O recente acórdão n.º 10605 de 19 de abril de 2024 do Tribunal da Relação abordou um tema de grande relevância para os operadores do setor balnear: a determinação da taxa de domínio público para as concessões de bens marítimos. Em particular, a decisão consagrou a importância de distinguir entre as diferentes tipologias de atividades realizadas nos estabelecimentos balneares, sublinhando a importância da legislação em vigor sobre a matéria.
De acordo com o estabelecido no art. 1.º, n.º 251, da lei n.º 296 de 2006, o cálculo da taxa de domínio público deve ter em conta a diferente natureza das benfeitorias. Esta disposição legislativa prevê modalidades diferenciadas para a determinação da taxa, em relação às atividades específicas exercidas pelos concessionários.
FACULDADE DE USO DOS BENS DE DOMÍNIO PÚBLICO (CONCESSÕES) - EM GERAL Determinação da taxa de domínio público nos termos do art. 1.º, n.º 251, da lei n.º 296 de 2006 - Critério da destinação das benfeitorias a atividades turístico-recreativas - Relevância - Caso concreto. Em matéria de concessões de bens do domínio público marítimo, o art. 1.º, n.º 251, n.º 2) da lei n.º 296 de 2006, ao prever modalidades diferenciadas de determinação da taxa em razão da diferente natureza das benfeitorias, atribui um valor específico e relevante para a identificação dos valores OMI aos quais reportar a determinação de parte da taxa de concessão, excluindo, portanto, a possibilidade de homologar as benfeitorias destinadas a atividades de restauração e bar às atividades turístico-recreativas exercidas pelo concessionário. (No caso em espécie, a S.C. cassou com remessa a sentença de mérito que, ao calcular a taxa de domínio público, havia equiparado a atividade de gestão do estabelecimento balnear à de restauração, qualificando ambas, de forma indiferenciada e segundo um critério de prevalência, como atividades comerciais).

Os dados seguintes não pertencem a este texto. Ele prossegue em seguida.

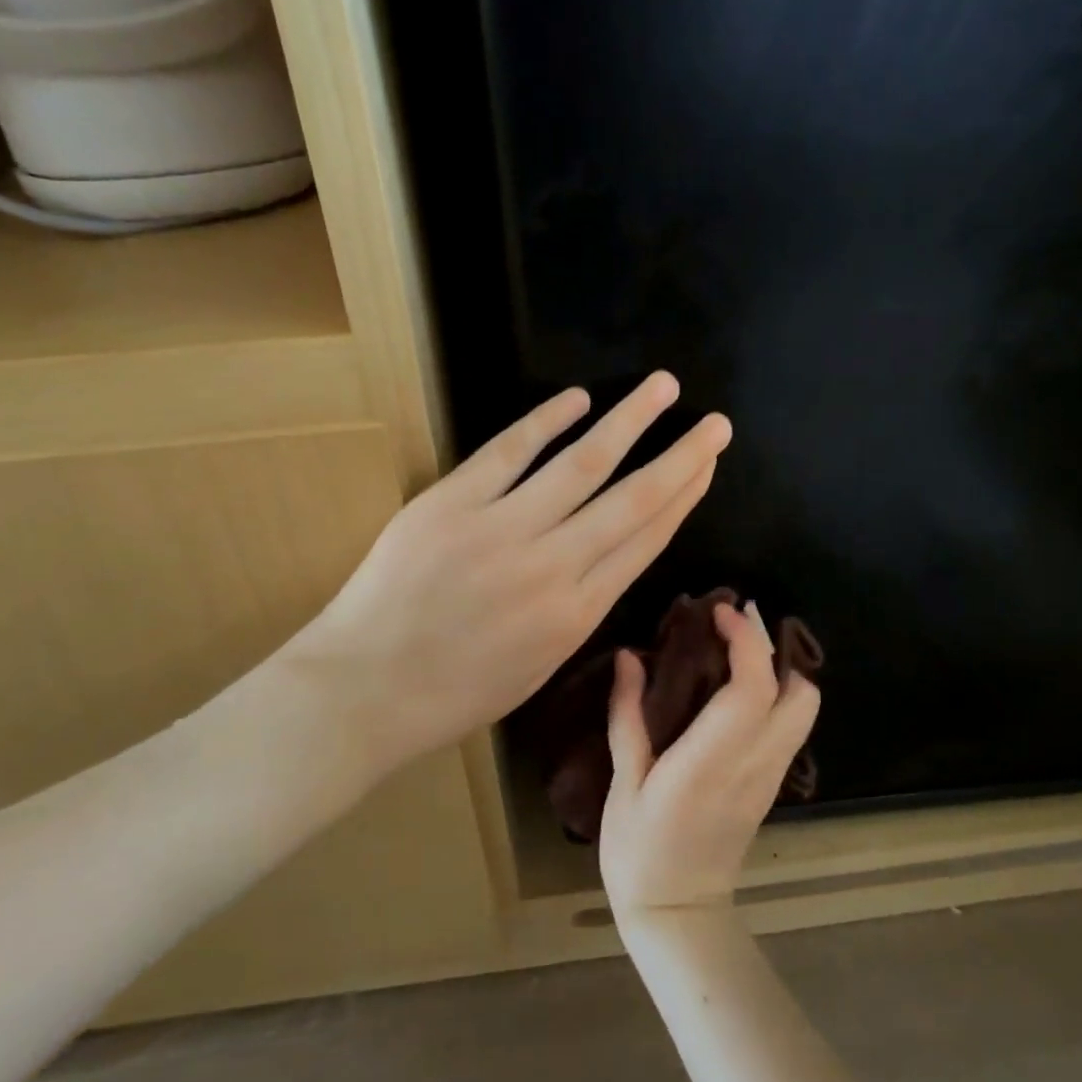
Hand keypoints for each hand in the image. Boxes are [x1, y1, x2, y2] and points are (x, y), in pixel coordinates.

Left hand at [284, 372, 730, 779]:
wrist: (365, 690)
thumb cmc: (453, 693)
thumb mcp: (537, 666)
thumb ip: (578, 612)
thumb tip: (606, 560)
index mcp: (577, 614)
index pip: (645, 541)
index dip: (683, 498)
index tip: (707, 466)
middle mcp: (552, 566)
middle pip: (633, 499)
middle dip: (681, 457)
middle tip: (716, 423)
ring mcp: (501, 529)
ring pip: (582, 464)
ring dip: (629, 421)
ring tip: (663, 387)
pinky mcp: (451, 503)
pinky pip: (509, 451)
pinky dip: (546, 421)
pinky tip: (578, 397)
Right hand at [599, 602, 820, 921]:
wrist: (679, 914)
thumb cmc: (640, 850)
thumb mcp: (624, 783)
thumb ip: (628, 716)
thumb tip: (629, 656)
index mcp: (711, 761)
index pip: (752, 689)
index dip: (746, 642)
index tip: (721, 611)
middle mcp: (754, 764)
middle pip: (798, 694)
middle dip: (774, 647)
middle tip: (735, 623)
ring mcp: (770, 777)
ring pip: (805, 710)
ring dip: (782, 669)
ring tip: (738, 651)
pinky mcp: (772, 786)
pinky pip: (792, 727)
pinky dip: (780, 694)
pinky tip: (740, 689)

A Relação anulou, portanto, a sentença de mérito, evidenciando o erro de avaliação ao considerar indistintamente as duas tipologias de atividades. Este esclarecimento é fundamental para os concessionários, pois uma correta interpretação da legislação pode influenciar significativamente o montante da taxa a pagar.

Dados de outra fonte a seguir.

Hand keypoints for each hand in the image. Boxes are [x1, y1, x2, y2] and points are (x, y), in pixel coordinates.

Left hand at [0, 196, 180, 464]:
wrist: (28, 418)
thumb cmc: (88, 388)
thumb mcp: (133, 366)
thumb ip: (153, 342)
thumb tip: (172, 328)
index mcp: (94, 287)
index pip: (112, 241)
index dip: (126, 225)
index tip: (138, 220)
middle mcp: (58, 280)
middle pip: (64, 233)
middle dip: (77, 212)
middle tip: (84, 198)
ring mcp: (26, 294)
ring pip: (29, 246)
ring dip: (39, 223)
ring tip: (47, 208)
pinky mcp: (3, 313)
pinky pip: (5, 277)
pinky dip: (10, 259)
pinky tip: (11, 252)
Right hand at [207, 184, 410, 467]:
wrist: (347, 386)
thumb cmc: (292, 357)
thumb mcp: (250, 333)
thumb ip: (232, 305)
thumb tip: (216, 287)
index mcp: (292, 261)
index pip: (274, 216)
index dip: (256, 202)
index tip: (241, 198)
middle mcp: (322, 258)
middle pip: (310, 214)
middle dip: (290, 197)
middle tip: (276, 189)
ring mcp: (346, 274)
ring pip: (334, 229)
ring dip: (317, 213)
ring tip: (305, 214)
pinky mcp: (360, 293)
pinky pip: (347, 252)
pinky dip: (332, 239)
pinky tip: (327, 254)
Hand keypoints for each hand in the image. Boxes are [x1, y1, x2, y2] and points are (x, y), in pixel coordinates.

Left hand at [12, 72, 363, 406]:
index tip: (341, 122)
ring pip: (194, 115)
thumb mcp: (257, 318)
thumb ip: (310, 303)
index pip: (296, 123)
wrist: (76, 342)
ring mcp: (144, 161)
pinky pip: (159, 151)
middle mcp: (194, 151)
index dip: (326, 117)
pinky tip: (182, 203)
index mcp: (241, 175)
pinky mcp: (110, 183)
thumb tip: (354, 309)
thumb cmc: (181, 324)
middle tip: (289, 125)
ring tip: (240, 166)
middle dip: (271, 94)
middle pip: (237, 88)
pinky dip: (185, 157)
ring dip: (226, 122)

Em particular, o facto de poder distinguir entre atividades turístico-recreativas e atividades de restauração permite aplicar critérios de cálculo da taxa mais equitativos e representativos da real atividade exercida. Isto não só protege os interesses económicos dos concessionários, mas também promove uma gestão mais sustentável dos recursos de domínio público.
Em conclusão, o acórdão n.º 10605 de 2024 representa um importante passo em frente na definição das modalidades de cálculo da taxa de domínio público para as concessões marítimas. Graças a esta decisão, espera-se que os concessionários possam operar num contexto normativo mais claro e definido, favorecendo assim um desenvolvimento equilibrado das atividades turístico-recreativas ao longo das costas italianas.